A pilot/dispatcher support tool based on the enhanced provision of thunderstorm forecasts considering its inherent uncertainty

Funding Entity:

SUB-GRANT AGREEMENT in connection with the provision of funding for a PhD studentship with the support of the Engage Knowledge Transfer Network. This project has received funding from the SESAR Joint Undertaking under the European Union’s Horizon 2020 research and innovation programme under grant agreement No 783287


  • Universidad Carlos III de Madrid: Manuel Soler (PI), Eduardo Andrés.


Thunderstorms represent a major source of disruption, delays and safety hazards in the ATM system. They are challenging to forecast and evolve on relatively rapid timescales. Even for the most advanced met products (which most stakeholders lack of), thunderstorm forecasts are provided in a deterministic manner. Both met provision and ATM use of met information need to consider the uncertainty in the forecasted evolution of these phenomena.

The present PhD proposal (STORMY) pursues three scientific goals, namely:

  • The development of new models for the stochastic evolution of thunderstorms, enhancing current met products. A product termed RDT (Rapidly Developing Thunderstorms) will be used.
  • The development of short-term, stochastic trajectory planning algorithms around thunderstorms, enhancing current practices in thunderstorm avoidance (by pilots/controllers). We will pay attention to operational constraints (typically constraining very much the problem and requiring of robust and fast solutions), which push the challenge.
  • The development of a use case in which to demo library support tool for pilots/dispatchers based on the enhanced provision of met products. It would be aiming at enhancing pilots and dispatchers’ decision-making.

 The goals of this PhD thesis are aligned with Engage’s Thematic Challenge 3 “Efficient provision and use of meteorological information in ATM”. The PhD thesis would require a multidisciplinary approach (as the challenge itself), including disciplines such as meteorology, statistics, control, and ATM. We have built a consortium to build up multidisciplinary research, yet incorporating industrial actors (dispatchers) and stakeholders (met offices).

We will use different ground breaking methodologies to approach the different problems: on the one hand, advanced statistical methods (e.g., Bayesian model averaging, krieging) for the calibration, probabilistic fitting, and assimilation of thunderstorms forecasts and data; then, different strategies for short-term trajectory planning under uncertainty, which combine stochastic optimal control techniques, differential algebra, and GPU based.

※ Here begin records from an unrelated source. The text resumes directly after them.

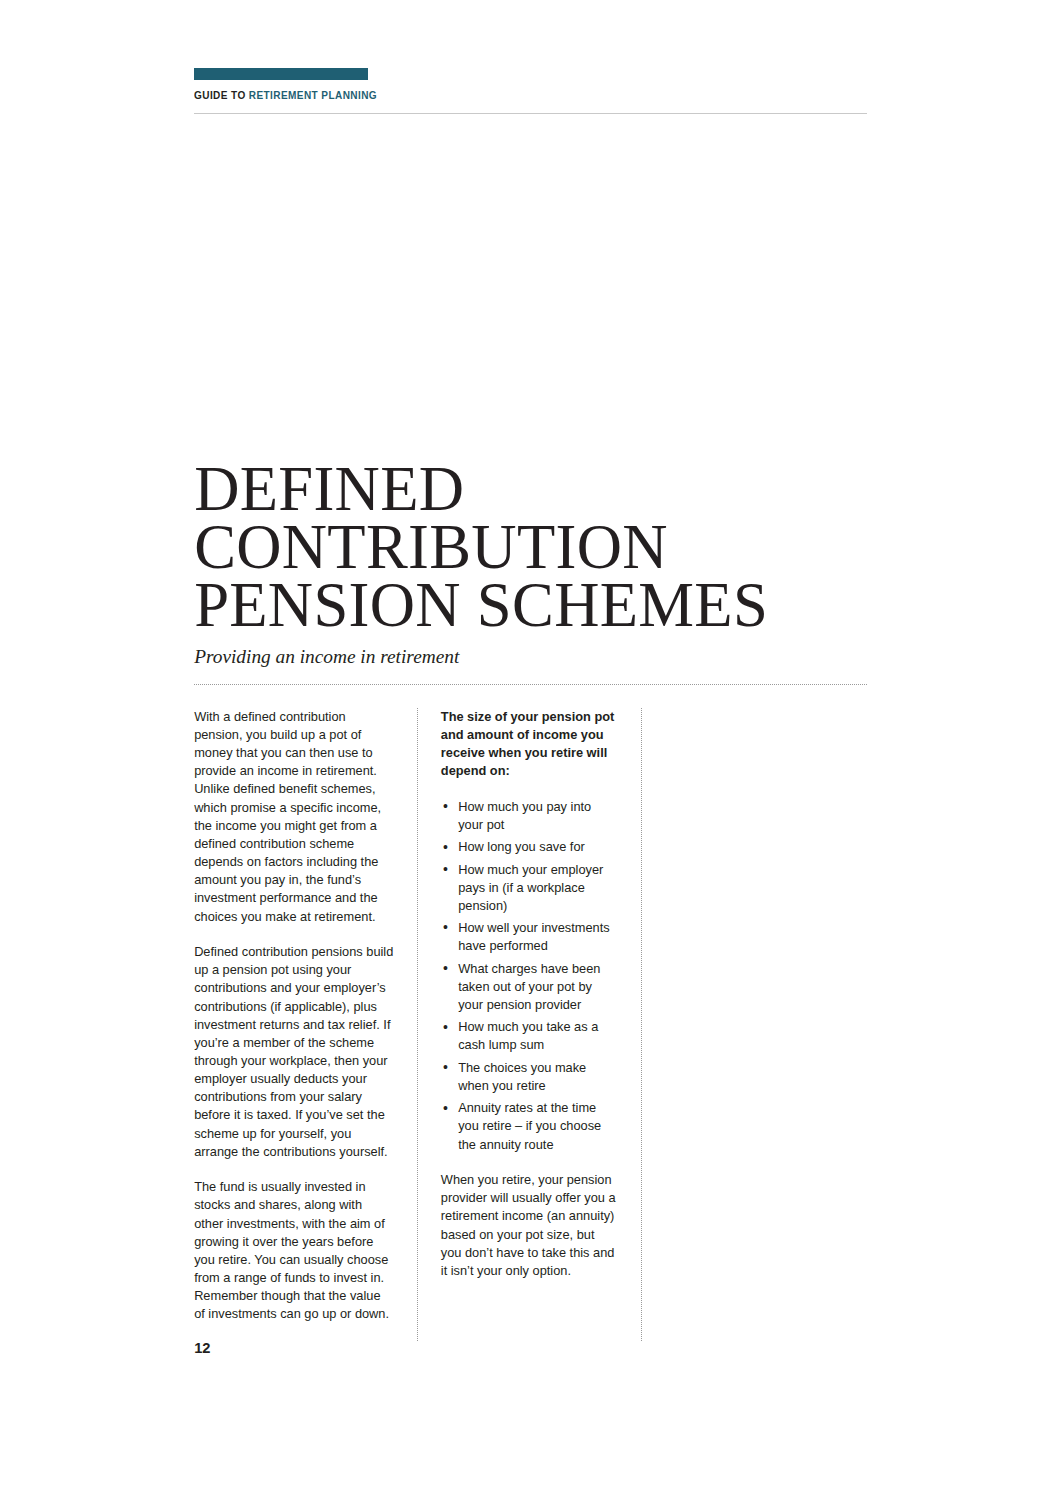GUIDE TO RETIREMENT PLANNING
Defined Contribution Pension Schemes
Providing an income in retirement
With a defined contribution pension, you build up a pot of money that you can then use to provide an income in retirement. Unlike defined benefit schemes, which promise a specific income, the income you might get from a defined contribution scheme depends on factors including the amount you pay in, the fund’s investment performance and the choices you make at retirement.
Defined contribution pensions build up a pension pot using your contributions and your employer’s contributions (if applicable), plus investment returns and tax relief. If you’re a member of the scheme through your workplace, then your employer usually deducts your contributions from your salary before it is taxed. If you’ve set the scheme up for yourself, you arrange the contributions yourself.
The fund is usually invested in stocks and shares, along with other investments, with the aim of growing it over the years before you retire. You can usually choose from a range of funds to invest in. Remember though that the value of investments can go up or down.
The size of your pension pot and amount of income you receive when you retire will depend on:
How much you pay into your pot
How long you save for
How much your employer pays in (if a workplace pension)
How well your investments have performed
What charges have been taken out of your pot by your pension provider
How much you take as a cash lump sum
The choices you make when you retire
Annuity rates at the time you retire – if you choose the annuity route
When you retire, your pension provider will usually offer you a retirement income (an annuity) based on your pot size, but you don’t have to take this and it isn’t your only option.
12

The ambition is to obtain the following results/outputs:

  • Capabilities to produce European-wide probabilistic forecasts on the 3D & temporal evolution of thunderstorms in time horizons of 15 to 45 min. These forecasts will need RDT product input and its goodness of fit will be scientifically assessed. Applications of this enhanced met product would be vast, not only focused on its use by airlines/pilots/dispatchers (as it will follow in this PhD), yet also for the Network Manager/ANSPs/Airports to better forecast sector complexity and take better informed, anticipated capacity measures, or to enhance ATCOs situational awareness and aid their decisions on separation assurance, etc.
  • Robust, fast, and operationally compatible 3D & temporal trajectory generator capable of considering the uncertainties in the environment (essentially due to storms) and finding solutions that are safe and robust in look-ahead times of 15 to 45 min. Applications of these algorithms would be either airborne (to aid pilots in taking anticipated, safer decisions when facing storms) or ground-based (to aid controllers, proposing a set of robust, safe solutions as possible advisories). Because the algorithms would not be tailored to solve multi-aircraft scenarios in thunderstorm conditions, the applicability would be (by now) restricted to the former.
  • Two demo libraries running on an existing product (eWAS dispatching product by GTD). The ambition is to conduct research with an operational target in mind and to demonstrate that ground-breaking scientific research is compatible with operational practices.